Really? Expressed like that in a written-by-the-client, natural
language feature file?
Anyway... I do use #within to restrict some assertions to avoid false
positives. But I wouldn't make it that specific, it only makes your
integration tests brittle. So I do:
within "#some_big_container" do
assert_contain "Foo"
end
If you really want it, you could use :nth-child or the XPath
equivalents, they should work...
Yes really. I think that it's a valid interpretation. I don't read
any ordering of which div.catchphrase it should be in.
but as I said a bit later, just to make it clearer, I'd write a
different step so that I could say
I should see "foo" within any "whatever"
or maybe within some/
>
> Anyway... I do use #within to restrict some assertions to avoid false
> positives. But I wouldn't make it that specific, it only makes your
> integration tests brittle. So I do:
>
> within "#some_big_container" do
> assert_contain "Foo"
• • • • •
## What to work on:
**1.** Answer these questions about the testing discussion, one answer per line, marked the same way:
(a) For what purpose does the first writer use #within?
(b) What does that writer suggest using if someone really wants a specific match?
(c) What step wording does the reply propose so that it reads more clearly?
**2.** Please resume the testing discussion right after its final line, first closing the quoted code block and then writing the rest of the reply.
The saved entries after this point have no connection to the testing discussion.

Saved entries
• • • • •
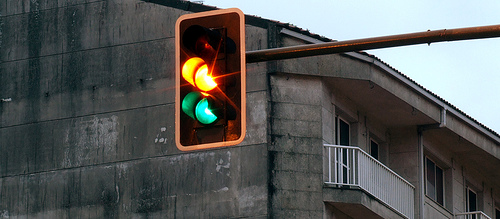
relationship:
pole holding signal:
[235, 24, 499, 63] [171, 3, 254, 151]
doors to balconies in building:
[334, 104, 358, 189] [3, 1, 497, 217]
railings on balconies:
[327, 142, 497, 217] [323, 79, 497, 217]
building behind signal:
[3, 1, 497, 217] [171, 3, 254, 151]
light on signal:
[194, 63, 216, 90] [174, 7, 247, 151]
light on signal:
[195, 100, 216, 123] [174, 7, 247, 151]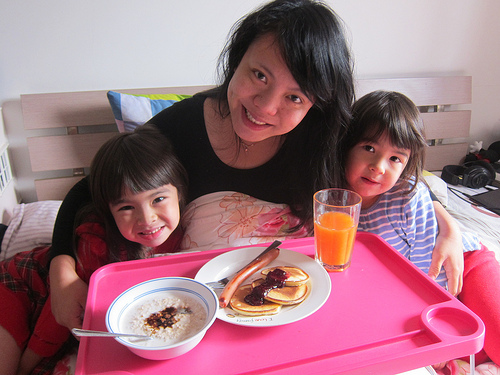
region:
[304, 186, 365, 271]
a glass of orange juice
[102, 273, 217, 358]
a blue and white bowl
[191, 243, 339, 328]
a white plate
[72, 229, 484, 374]
a large pink plate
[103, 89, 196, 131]
part of a pillow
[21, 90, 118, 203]
part of a wooden bench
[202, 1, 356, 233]
part of a woman's long black hair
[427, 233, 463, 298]
the hand of a woman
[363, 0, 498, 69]
part of a painted white wall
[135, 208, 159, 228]
the nose of a girl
• • • • •
## Answers to the tasks:
**1.**
(a) To restrict some assertions to avoid false positives.
(b) :nth-child or the XPath equivalents.
(c) I should see "foo" within any "whatever"

**2.**
> end
>
> If you really want it, you could use :nth-child or the XPath
> equivalents, they should work...
my whole goal is to allow what I need to express without making things
brittle. If the ordering is truly unimportant, then using :nth-child
will break if the order changes.
In fact I did use :nth-child as a workaround, and I now have to change
the story because the ordering just did in fact change.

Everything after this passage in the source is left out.